How did the relationship between individual and state change over the course of the twentieth century

History The Relationship between Individual and over the of the Twentieth Century The rift between the individual and the state before 1787 was well depicted in France. The feudal system had been present in Europe since the 8th century and was characterized by vassals being protected by Lords whom they had to serve in war. Due to various factors, the peasants lost faith in the feudal system and stopped supporting it. These factors included increase in taxes, a growing middle class that was excluded from political power and the wide acceptance of philosophies by reformists. After 1789, there were bids to improve the relationship between the leadership and the subjects such as the proclamation of liberty, equality and fraternity of the citizens. This was a philosophy held by John Locke in the 17th century. In the traditional governments, only the high class citizens were allowed into politics and this did not include women. The Montagnards took up leadership and implemented revolutionary economic and social policies that resulted in revolts and violent reactions from the citizens. In the 19th century, most nations across Europe, North America and Spanish America adopted liberalism which opposed traditional conservatism and promoted representative democracy and the rule of law in government.
Over the 19th and 20th centuries, there was a characteristic change in the ideologies of citizens that influenced their relationship with state. The French revolution was characterized by various liberal movements including the women’s march on Versailles which forced the royal court back in Paris. Before World War I, the European political scene was dominated by liberalism but this was slowly replaced by socialism in the early 20th century. The Soviet Union communism was based on Marxism–Leninism ideology which held that the policies of understanding social life were the prevalent truths since the party was enlightened. It denied the possibility of multiple truths.
Nazism was a form of socialism in the 20th century that was featured by theories of racial hierarchy, expansion of power and subjection to a single strong leader. The Nazis under Adolf Hitler aimed at eradicating social divisions to promote a strong homogenous society by expanding its territories at the expense of its neighbors. Like the most previous ideologies, Nazism excluded women from political involvement and classified them as children. It was against interracial interactions and trained young girls to avoid race defilement. In the book Under a Cruel Star by Kovály, the writer describes her trials as a Jew during the Communism and Nazism regimes. The Jews were persecuted and many lost their lives in the gas chambers like Kovály’s parents. Her friends were scared of helping her for fear of victimization after her communism-supporting husband was arrested and hanged.
Fascism was an economic system in the 1920s and 1930s that was capitalist in which the state dictated all aspects of the economy. A known architect of fascism is Benito Mussolini. No economic activity could be started without the consent of the government and excess earning were confiscated as taxes. Bolshevism was a movement mainly in Russia that was against capitalism and supported some forms of socialism and communism. It advocated for a united Europe.

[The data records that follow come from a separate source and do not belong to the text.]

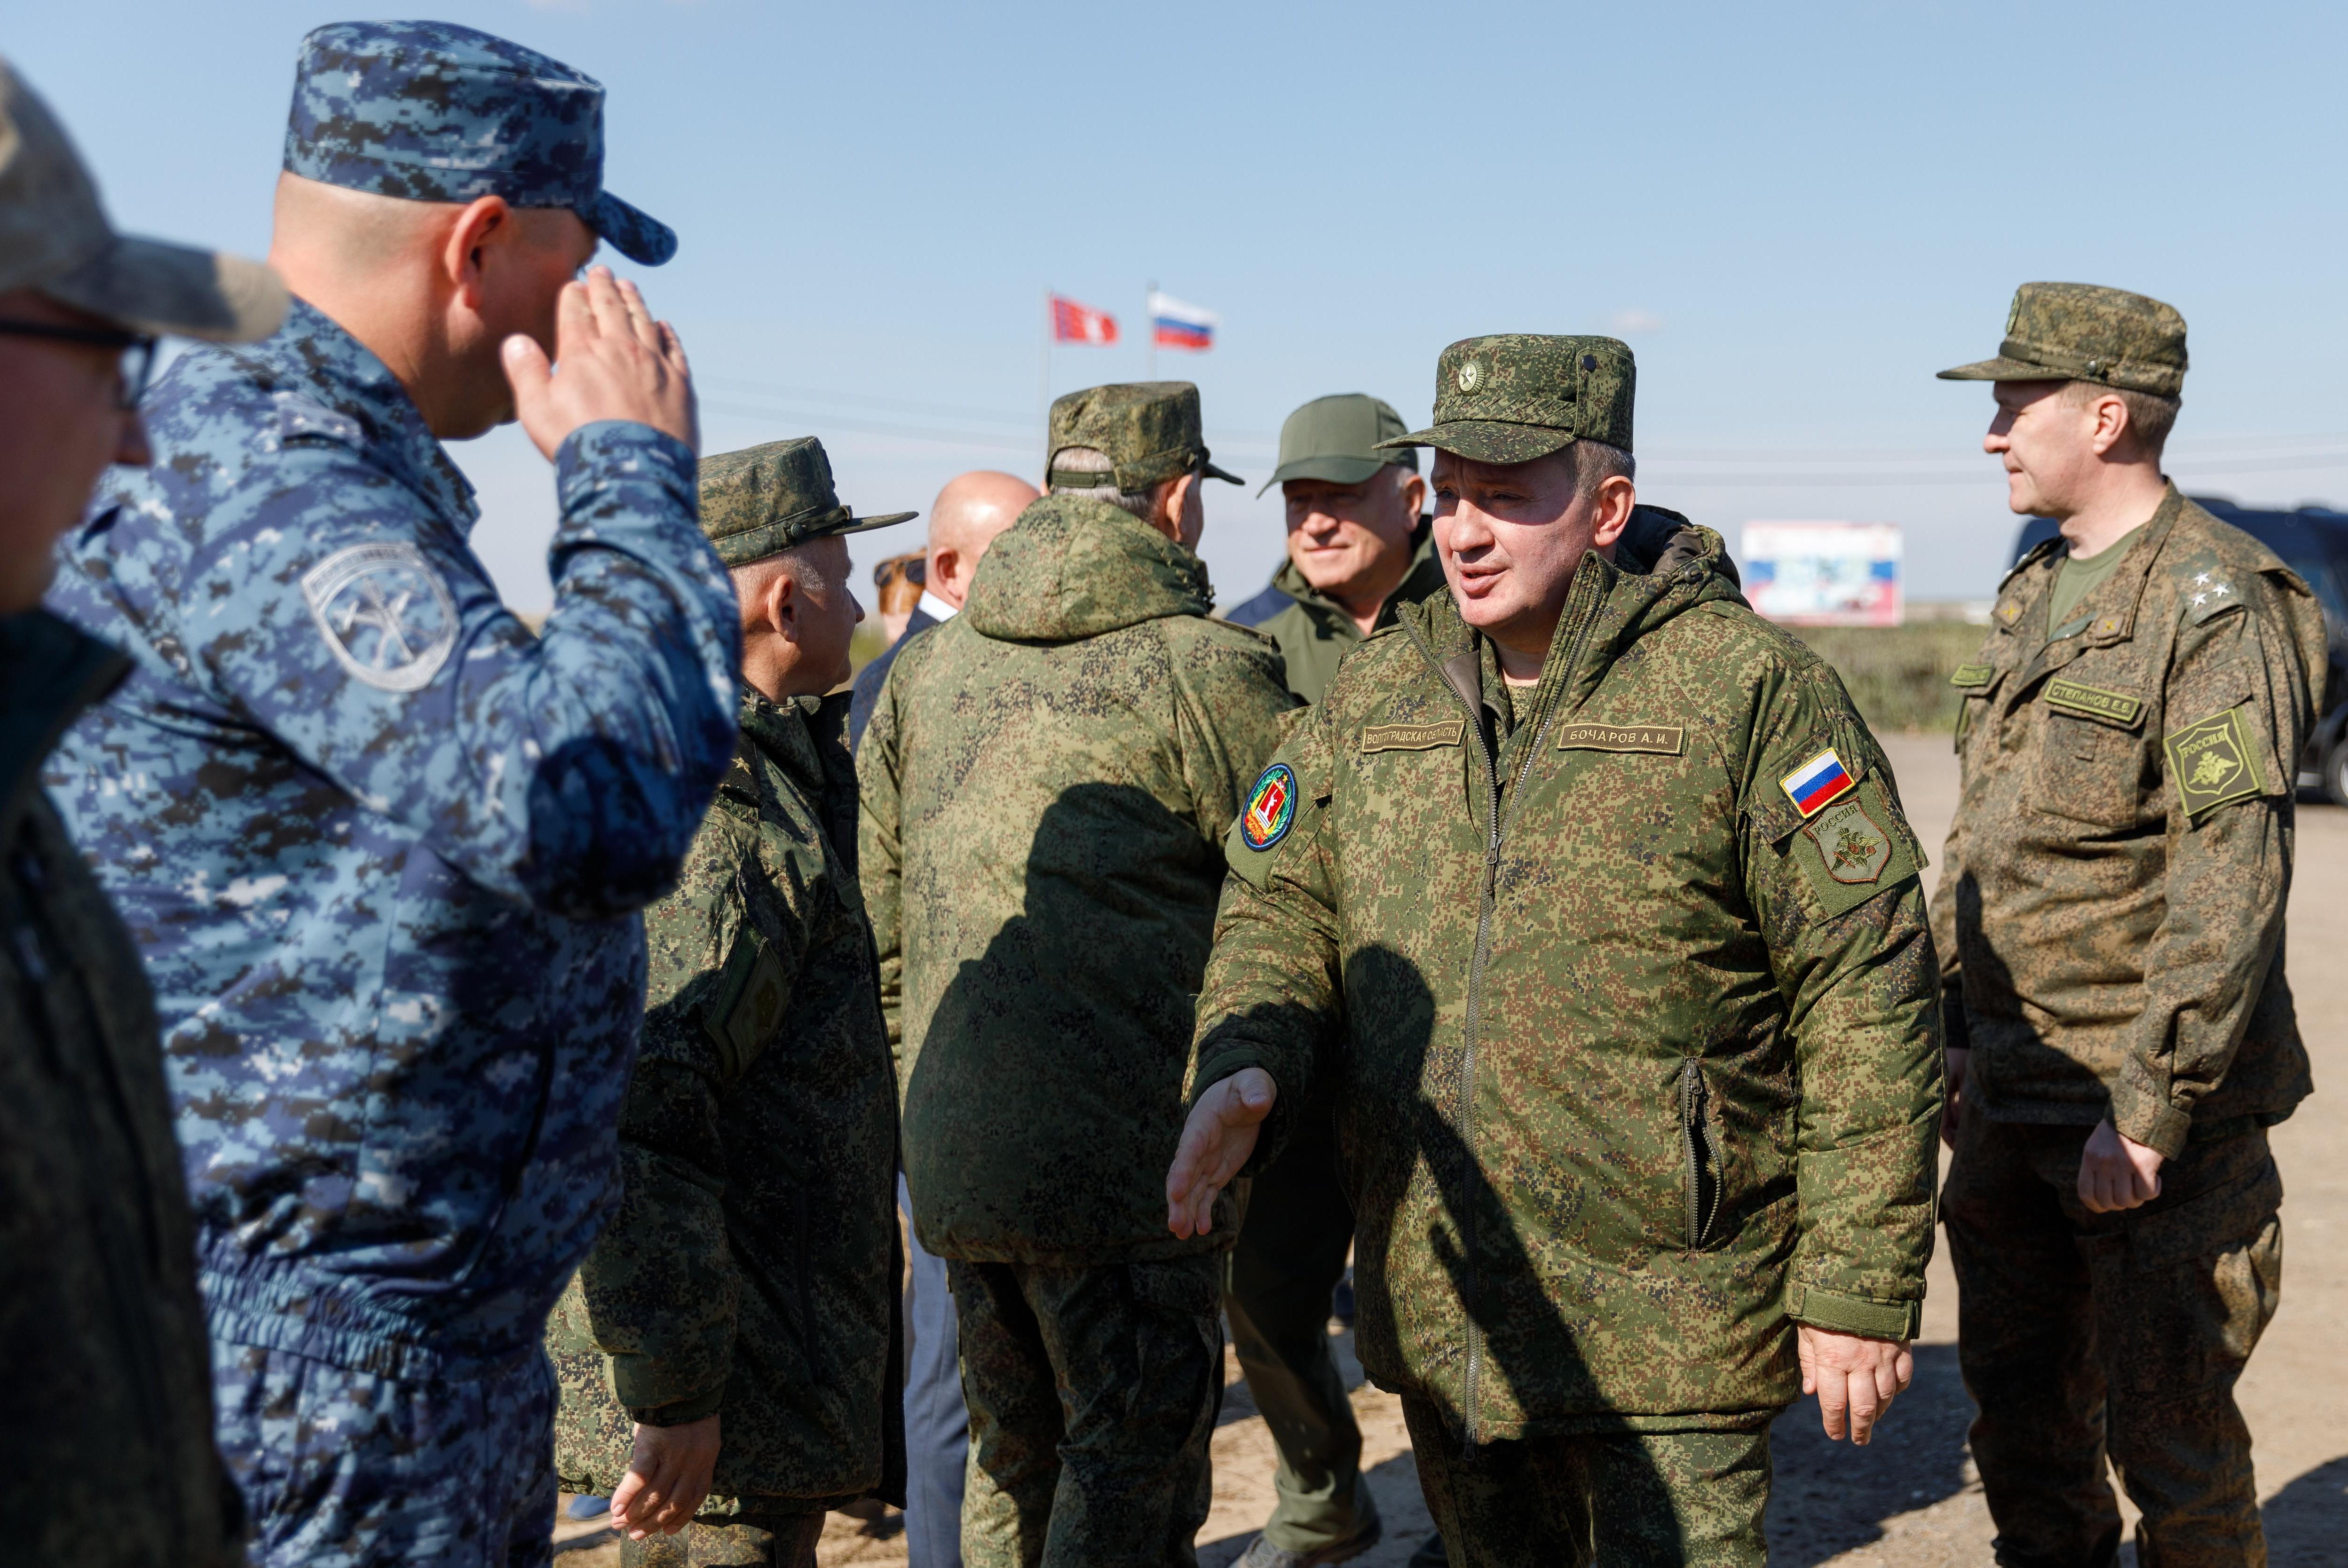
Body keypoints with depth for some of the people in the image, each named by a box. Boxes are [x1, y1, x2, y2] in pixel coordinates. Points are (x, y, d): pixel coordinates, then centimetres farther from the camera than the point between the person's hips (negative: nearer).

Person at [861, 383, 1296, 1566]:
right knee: (1135, 1471, 5)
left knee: (1016, 1456, 21)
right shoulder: (1204, 670, -10)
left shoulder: (928, 666, 11)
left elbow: (879, 913, 14)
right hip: (1122, 1160, -7)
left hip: (951, 1157, 7)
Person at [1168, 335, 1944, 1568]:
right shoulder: (1375, 694, 7)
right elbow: (1278, 907, 11)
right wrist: (1243, 1068, -11)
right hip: (1438, 1321, 5)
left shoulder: (1749, 691, -10)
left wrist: (1859, 1288, -11)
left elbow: (1869, 1000, -10)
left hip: (1667, 1327, -5)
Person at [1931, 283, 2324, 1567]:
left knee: (2167, 1440, 3)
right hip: (2010, 1103, 8)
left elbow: (2232, 885, -20)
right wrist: (1952, 1037, 16)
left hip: (2154, 1120, -8)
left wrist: (2150, 1108, -22)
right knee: (2020, 1415, 18)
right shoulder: (2032, 597, 12)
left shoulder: (2217, 607, -14)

After World War II, the social international, an organization that advocated for social democracy and democratic socialism denounced both capitalism and Bolshevik communism. Further advancement in ideologies improved the relationship between the people and the government. Women representation in government was featured and Locke’s ideology of liberty, equality and fraternity of all citizens regardless of age, sex and race was adopted all over the world.
Broué P., Birchall I., Weitz E. D., Archer J., The German Revolution, 1917-1923, Haymarket Books, 2006.
Michael Newman. Socialism: A Very Short Introduction. Cornwall, England, UK: Oxford University Press, 2005.
Woshinsky O. H., Explaining Politics: Culture, Institutions, and Political Behavior. Oxon, England, UK. New York, NY, USA: Routledge, 2008.